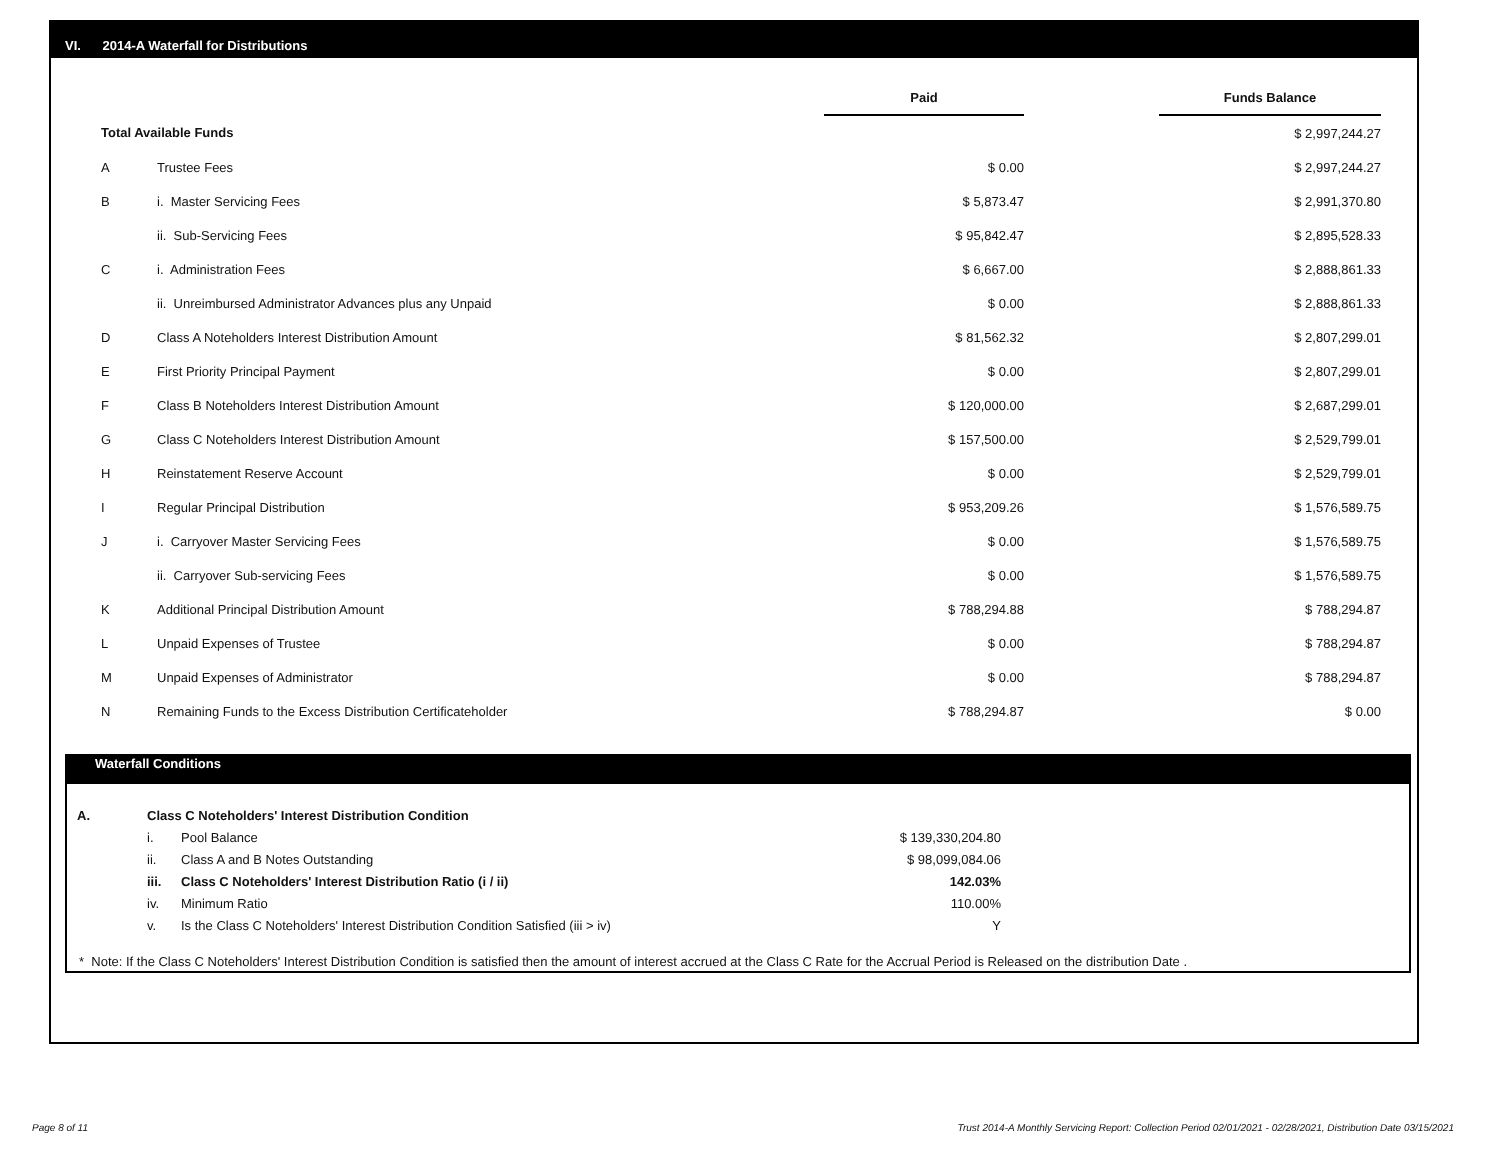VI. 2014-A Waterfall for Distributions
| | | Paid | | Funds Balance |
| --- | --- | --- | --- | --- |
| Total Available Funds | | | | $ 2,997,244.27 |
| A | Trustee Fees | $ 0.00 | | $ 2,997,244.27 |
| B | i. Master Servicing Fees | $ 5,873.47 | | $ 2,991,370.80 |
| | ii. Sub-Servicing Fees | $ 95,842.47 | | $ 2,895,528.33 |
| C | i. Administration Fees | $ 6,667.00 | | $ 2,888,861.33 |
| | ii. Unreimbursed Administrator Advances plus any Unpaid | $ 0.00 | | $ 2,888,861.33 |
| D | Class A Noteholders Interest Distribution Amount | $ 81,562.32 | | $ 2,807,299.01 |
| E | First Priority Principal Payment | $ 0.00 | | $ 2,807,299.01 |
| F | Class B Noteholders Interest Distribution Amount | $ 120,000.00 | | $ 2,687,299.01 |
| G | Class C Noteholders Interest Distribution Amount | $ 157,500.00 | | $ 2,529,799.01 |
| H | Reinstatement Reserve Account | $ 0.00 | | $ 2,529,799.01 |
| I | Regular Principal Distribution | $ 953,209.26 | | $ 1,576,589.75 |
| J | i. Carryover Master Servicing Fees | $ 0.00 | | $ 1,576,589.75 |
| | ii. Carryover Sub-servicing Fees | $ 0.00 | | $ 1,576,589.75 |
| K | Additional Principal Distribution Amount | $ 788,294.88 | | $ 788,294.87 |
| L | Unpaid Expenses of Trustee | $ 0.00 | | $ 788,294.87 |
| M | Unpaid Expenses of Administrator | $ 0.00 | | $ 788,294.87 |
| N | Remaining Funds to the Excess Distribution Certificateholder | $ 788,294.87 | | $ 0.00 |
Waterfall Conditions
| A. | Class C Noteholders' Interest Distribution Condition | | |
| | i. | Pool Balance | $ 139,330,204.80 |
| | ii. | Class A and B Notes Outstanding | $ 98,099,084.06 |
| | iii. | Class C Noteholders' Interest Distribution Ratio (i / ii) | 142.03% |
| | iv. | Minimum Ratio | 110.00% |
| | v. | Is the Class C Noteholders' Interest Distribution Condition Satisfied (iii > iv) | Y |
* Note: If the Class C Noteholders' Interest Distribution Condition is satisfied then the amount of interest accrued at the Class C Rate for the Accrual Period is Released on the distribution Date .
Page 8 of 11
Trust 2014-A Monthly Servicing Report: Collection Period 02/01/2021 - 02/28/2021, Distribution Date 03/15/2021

-- -- --

Task prompt: Quote every record above exactly, omitting any pictures they contain.

Result for this task:
VI. 2014-A Waterfall for Distributions
| | | Paid | | Funds Balance |
| --- | --- | --- | --- | --- |
| Total Available Funds | | | | $ 2,997,244.27 |
| A | Trustee Fees | $ 0.00 | | $ 2,997,244.27 |
| B | i. Master Servicing Fees | $ 5,873.47 | | $ 2,991,370.80 |
| | ii. Sub-Servicing Fees | $ 95,842.47 | | $ 2,895,528.33 |
| C | i. Administration Fees | $ 6,667.00 | | $ 2,888,861.33 |
| | ii. Unreimbursed Administrator Advances plus any Unpaid | $ 0.00 | | $ 2,888,861.33 |
| D | Class A Noteholders Interest Distribution Amount | $ 81,562.32 | | $ 2,807,299.01 |
| E | First Priority Principal Payment | $ 0.00 | | $ 2,807,299.01 |
| F | Class B Noteholders Interest Distribution Amount | $ 120,000.00 | | $ 2,687,299.01 |
| G | Class C Noteholders Interest Distribution Amount | $ 157,500.00 | | $ 2,529,799.01 |
| H | Reinstatement Reserve Account | $ 0.00 | | $ 2,529,799.01 |
| I | Regular Principal Distribution | $ 953,209.26 | | $ 1,576,589.75 |
| J | i. Carryover Master Servicing Fees | $ 0.00 | | $ 1,576,589.75 |
| | ii. Carryover Sub-servicing Fees | $ 0.00 | | $ 1,576,589.75 |
| K | Additional Principal Distribution Amount | $ 788,294.88 | | $ 788,294.87 |
| L | Unpaid Expenses of Trustee | $ 0.00 | | $ 788,294.87 |
| M | Unpaid Expenses of Administrator | $ 0.00 | | $ 788,294.87 |
| N | Remaining Funds to the Excess Distribution Certificateholder | $ 788,294.87 | | $ 0.00 |
Waterfall Conditions
| A. | Class C Noteholders' Interest Distribution Condition | | |
| | i. | Pool Balance | $ 139,330,204.80 |
| | ii. | Class A and B Notes Outstanding | $ 98,099,084.06 |
| | iii. | Class C Noteholders' Interest Distribution Ratio (i / ii) | 142.03% |
| | iv. | Minimum Ratio | 110.00% |
| | v. | Is the Class C Noteholders' Interest Distribution Condition Satisfied (iii > iv) | Y |
* Note: If the Class C Noteholders' Interest Distribution Condition is satisfied then the amount of interest accrued at the Class C Rate for the Accrual Period is Released on the distribution Date .
Page 8 of 11
Trust 2014-A Monthly Servicing Report: Collection Period 02/01/2021 - 02/28/2021, Distribution Date 03/15/2021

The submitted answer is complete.